We wtorek opolski sejmik odrzucił głosami radnych Koalicji Obywatelskiej i Mniejszości Niemieckiej petycję Zjednoczenia Chrześcijańskich Rodzin w sprawie ochrony dobrego imienia Jana Pawła II, która wpłynęła jeszcze w marcu po kontrowersyjnym materiale TVN szkalującym naszego Wielkiego Rodaka. – Lider Mniejszości Niemieckiej i równocześnie przewodniczący tego sejmiku Rafał Bartek powinien zostać zaproszony osobiście przez Donalda Tuska na marsz organizowany 4 czerwca w Warszawie. Stosuje bowiem metody antydemokratyczne, taki „Ordnung muss sein 2.0”. Wyraźnie wskazaliśmy w treści naszej petycji, że nasz przedstawiciel chce zabrać głos przed przegłosowaniem naszego przedłożenia na sesji sejmiku. Przewodniczący Bartek do tego nie dopuścił, bo „porządek musi być”. Nie wysłał nawet żadnego zaproszenia. Taka nowa demokracja bez demokracji. W 2002 roku kardynał Józef Ratzinger, ówczesny prefekt Kongregacji Nauki Wiary, opracował Notę doktrynalną dotyczącą pewnych kwestii związanych z udziałem i postawą katolików w życiu politycznym, którą zatwierdził papież Jan Paweł II. Wydanie tego rodzaju dokumentu, będącego swoistym drogowskazem dla wiernych świeckich, zwłaszcza polityków, było pilnym wymogiem naszych czasów. Nota w jasny sposób wskazała, w jaki sposób należy prezentować i bronić katolickich zasad i wartości w sferze publicznej, nie ulegając jednocześnie wszechobecnej poprawności politycznej. Przypomniała również o obowiązku udziału katolików w życiu politycznym, czyli wszędzie tam, gdzie podejmowane są decyzje dotyczące wszystkich sfer życia obywateli i państwa. Zatem skoro ta Nota nie została uchylona, to bajki herr Rafała Bartka, że nie należy bronić publicznie wiary, jej symboli czy postaci takich jak św. Jan Paweł II i wiązanie tego jeszcze ze stanowiskiem Episkopatu Polski to nadużycie. Dziękujemy przy tym radnym PiS i Suwerennej Polski za poparcie naszej inicjatywy we wtorkowym głosowaniu – powiedział nam dzisiaj Paweł Czyż, rzecznik prasowy Zjednoczenia Chrześcijańskich Rodzin.
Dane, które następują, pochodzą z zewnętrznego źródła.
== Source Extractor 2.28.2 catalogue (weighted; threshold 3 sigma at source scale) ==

Z argumentacją Rafała Bartka z Mniejszości Niemieckiej nie zgadzają się radni z klubu Prawa i Sprawiedliwości. Jak powiedziała jego przewodnicząca Martyna Nakonieczny, ta petycja w ogóle nie powinna mieć wymiaru politycznego.
Przecież nie chodzi tu o żadną wojnę polityczną, tak jak to zostało w uzasadnieniu podane, cytując stanowisko biskupów i Episkopatu. Chodzi o upamiętnienie wielkiego Polaka i o obronę jego dobrego imienia. Chodzi o nasze wspólne dziedzictwo, które nie powinno mieć i nie ma żadnych barw politycznych. Na pewno złożę dzisiaj wniosek o przynajmniej upamiętnienie wizyty Jana Pawła II, będzie okrągła rocznica na Górze św. Anny w czerwcu.
Wiceprzewodnicząca Sejmiku Województwa Opolskiego Jolantę Wilczyńską z Koalicji Obywatelskiej ma odmienne zdanie.
Ja uważam, że nie. Z tego względu, że jest to wniosek absolutnie polityczny, a ja jestem osobą bezpartyjną i jestem osobą wierzącą. Dla mnie osobiście Jan Paweł II jest wielką i ważną postacią, która towarzyszyła mi przez cały okres dorastania i dorosłe życie. Z tego też względu ja nie wezmę udziału w głosowaniu.
Za odrzuceniem petycji ZChR głosowało 15 radnych, 7 było przeciw, a 1 radny wstrzymał się od głosu.